What you should do. Return every line in the records below that includes the string "Suporte".

Data for the task.

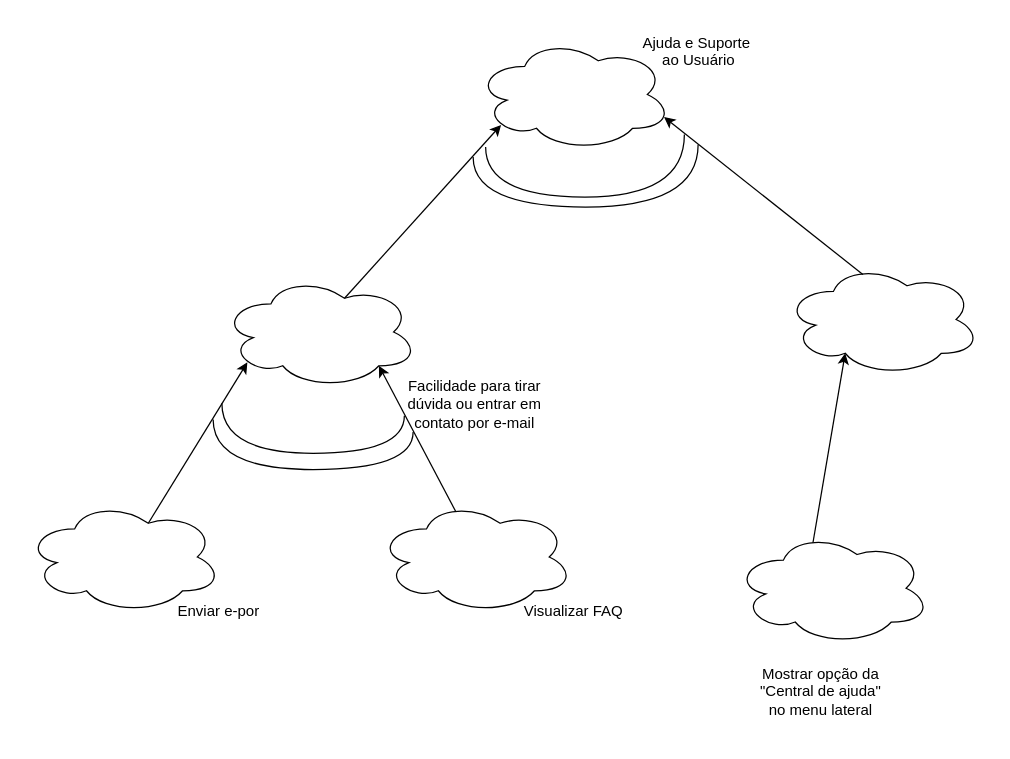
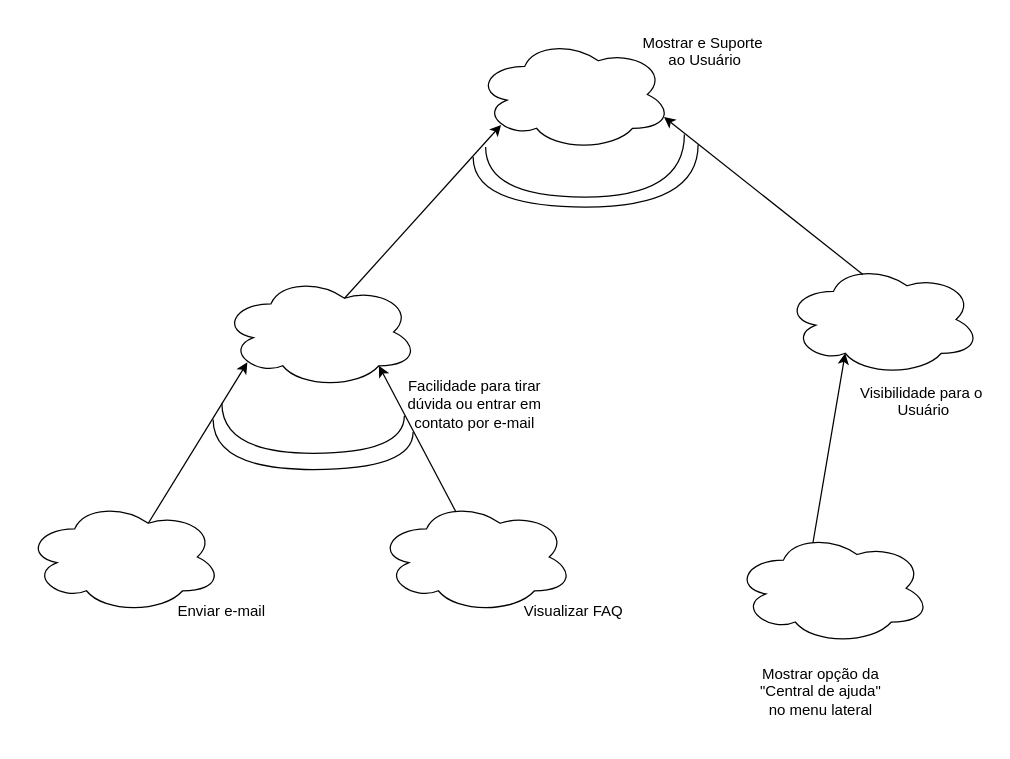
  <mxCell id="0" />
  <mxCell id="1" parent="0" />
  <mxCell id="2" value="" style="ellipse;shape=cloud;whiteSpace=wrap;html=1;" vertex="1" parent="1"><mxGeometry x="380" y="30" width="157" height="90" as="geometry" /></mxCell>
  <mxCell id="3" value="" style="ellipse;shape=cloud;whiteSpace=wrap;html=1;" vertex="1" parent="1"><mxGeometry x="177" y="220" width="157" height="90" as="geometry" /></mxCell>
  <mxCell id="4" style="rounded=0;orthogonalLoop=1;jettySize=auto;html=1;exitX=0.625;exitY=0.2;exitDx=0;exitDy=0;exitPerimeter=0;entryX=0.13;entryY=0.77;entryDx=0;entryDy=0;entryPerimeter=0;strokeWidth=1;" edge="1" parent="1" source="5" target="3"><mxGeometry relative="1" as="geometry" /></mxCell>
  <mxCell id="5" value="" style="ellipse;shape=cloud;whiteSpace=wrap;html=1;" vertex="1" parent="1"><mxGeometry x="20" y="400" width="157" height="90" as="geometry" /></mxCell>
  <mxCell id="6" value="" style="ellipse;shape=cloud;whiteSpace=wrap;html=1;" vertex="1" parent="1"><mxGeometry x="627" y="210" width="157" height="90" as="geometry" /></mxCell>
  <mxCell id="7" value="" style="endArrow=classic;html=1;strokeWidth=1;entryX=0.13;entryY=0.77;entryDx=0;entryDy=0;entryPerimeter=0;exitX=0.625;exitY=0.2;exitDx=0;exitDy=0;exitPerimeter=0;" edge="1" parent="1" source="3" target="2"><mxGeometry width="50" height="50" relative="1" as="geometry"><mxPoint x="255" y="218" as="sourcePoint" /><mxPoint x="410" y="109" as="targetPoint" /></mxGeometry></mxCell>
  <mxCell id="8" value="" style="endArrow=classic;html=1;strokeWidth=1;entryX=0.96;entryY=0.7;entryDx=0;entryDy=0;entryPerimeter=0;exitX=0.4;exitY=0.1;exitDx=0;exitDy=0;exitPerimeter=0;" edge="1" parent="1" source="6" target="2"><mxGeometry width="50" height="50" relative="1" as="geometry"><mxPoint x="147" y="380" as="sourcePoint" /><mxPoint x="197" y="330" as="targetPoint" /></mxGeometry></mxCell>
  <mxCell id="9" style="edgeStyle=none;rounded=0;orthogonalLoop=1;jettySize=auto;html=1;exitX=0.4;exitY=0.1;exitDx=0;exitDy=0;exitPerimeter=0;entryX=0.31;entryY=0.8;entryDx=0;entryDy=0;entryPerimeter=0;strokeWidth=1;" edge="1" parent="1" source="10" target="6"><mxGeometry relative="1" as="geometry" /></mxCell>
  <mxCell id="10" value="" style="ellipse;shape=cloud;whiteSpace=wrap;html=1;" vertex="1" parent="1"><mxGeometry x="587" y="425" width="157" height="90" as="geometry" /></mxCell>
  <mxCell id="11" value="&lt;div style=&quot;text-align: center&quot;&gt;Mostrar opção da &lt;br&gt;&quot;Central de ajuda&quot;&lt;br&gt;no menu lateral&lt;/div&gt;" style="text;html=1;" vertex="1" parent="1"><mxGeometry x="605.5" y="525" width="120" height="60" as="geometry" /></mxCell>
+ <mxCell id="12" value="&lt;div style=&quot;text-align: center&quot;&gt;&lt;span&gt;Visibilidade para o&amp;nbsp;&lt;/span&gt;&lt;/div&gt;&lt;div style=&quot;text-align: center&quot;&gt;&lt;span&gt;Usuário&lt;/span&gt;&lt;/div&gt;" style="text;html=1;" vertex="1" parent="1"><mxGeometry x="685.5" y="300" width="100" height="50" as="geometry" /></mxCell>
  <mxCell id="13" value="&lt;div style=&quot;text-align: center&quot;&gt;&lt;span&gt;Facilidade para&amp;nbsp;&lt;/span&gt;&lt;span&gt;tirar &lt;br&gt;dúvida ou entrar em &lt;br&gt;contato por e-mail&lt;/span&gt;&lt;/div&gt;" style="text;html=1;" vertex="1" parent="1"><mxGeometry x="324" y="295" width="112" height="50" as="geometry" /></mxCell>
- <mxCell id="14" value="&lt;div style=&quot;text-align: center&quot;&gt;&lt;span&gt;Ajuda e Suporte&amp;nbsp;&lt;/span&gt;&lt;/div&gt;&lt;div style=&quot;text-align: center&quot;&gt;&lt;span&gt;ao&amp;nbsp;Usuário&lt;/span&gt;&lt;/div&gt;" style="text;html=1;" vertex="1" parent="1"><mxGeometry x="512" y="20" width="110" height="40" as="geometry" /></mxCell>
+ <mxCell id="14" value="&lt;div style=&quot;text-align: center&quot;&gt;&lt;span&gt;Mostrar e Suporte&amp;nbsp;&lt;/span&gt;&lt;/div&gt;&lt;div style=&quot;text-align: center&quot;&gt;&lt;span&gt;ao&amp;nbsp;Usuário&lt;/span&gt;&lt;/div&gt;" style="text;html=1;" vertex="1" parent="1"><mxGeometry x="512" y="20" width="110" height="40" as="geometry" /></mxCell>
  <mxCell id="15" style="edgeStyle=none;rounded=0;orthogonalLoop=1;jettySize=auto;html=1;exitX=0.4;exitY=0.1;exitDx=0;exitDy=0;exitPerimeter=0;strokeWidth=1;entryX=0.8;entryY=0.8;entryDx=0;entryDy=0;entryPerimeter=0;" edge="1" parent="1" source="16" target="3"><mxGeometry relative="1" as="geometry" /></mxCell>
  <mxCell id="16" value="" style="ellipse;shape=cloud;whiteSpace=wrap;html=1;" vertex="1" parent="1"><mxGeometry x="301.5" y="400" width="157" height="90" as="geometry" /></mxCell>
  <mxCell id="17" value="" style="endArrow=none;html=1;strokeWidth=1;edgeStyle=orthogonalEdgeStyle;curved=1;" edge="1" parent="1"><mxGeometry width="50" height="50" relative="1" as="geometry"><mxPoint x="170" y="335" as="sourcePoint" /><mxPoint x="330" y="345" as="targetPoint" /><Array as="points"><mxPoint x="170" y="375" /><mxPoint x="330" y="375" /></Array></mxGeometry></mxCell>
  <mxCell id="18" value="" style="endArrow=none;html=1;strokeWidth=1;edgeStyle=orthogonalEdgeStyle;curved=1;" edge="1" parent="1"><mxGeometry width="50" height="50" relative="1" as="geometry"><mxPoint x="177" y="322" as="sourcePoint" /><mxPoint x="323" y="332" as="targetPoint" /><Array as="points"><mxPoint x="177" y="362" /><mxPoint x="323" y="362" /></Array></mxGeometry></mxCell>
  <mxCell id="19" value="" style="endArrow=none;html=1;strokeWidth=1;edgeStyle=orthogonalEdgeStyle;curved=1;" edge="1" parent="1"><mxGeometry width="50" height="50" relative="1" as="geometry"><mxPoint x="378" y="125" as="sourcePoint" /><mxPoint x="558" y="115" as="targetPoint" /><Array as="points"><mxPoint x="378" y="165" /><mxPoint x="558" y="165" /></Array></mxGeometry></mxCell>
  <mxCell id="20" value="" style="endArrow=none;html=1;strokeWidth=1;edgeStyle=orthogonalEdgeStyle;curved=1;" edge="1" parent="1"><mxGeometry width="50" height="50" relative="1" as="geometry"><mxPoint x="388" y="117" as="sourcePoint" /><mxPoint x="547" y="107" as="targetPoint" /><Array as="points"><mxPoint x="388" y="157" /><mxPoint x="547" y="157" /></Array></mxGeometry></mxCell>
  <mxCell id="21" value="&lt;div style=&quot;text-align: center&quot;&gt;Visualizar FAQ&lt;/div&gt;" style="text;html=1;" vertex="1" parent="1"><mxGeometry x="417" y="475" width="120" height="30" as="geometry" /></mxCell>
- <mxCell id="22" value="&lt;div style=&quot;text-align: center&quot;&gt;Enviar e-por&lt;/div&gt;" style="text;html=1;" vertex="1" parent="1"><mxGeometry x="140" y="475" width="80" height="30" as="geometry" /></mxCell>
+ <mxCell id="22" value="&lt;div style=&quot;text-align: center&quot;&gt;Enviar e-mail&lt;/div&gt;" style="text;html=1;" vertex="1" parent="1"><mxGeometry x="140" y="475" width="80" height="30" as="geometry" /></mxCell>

Output.
- <mxCell id="14" value="&lt;div style=&quot;text-align: center&quot;&gt;&lt;span&gt;Ajuda e Suporte&amp;nbsp;&lt;/span&gt;&lt;/div&gt;&lt;div style=&quot;text-align: center&quot;&gt;&lt;span&gt;ao&amp;nbsp;Usuário&lt;/span&gt;&lt;/div&gt;" style="text;html=1;" vertex="1" parent="1"><mxGeometry x="512" y="20" width="110" height="40" as="geometry" /></mxCell>
+ <mxCell id="14" value="&lt;div style=&quot;text-align: center&quot;&gt;&lt;span&gt;Mostrar e Suporte&amp;nbsp;&lt;/span&gt;&lt;/div&gt;&lt;div style=&quot;text-align: center&quot;&gt;&lt;span&gt;ao&amp;nbsp;Usuário&lt;/span&gt;&lt;/div&gt;" style="text;html=1;" vertex="1" parent="1"><mxGeometry x="512" y="20" width="110" height="40" as="geometry" /></mxCell>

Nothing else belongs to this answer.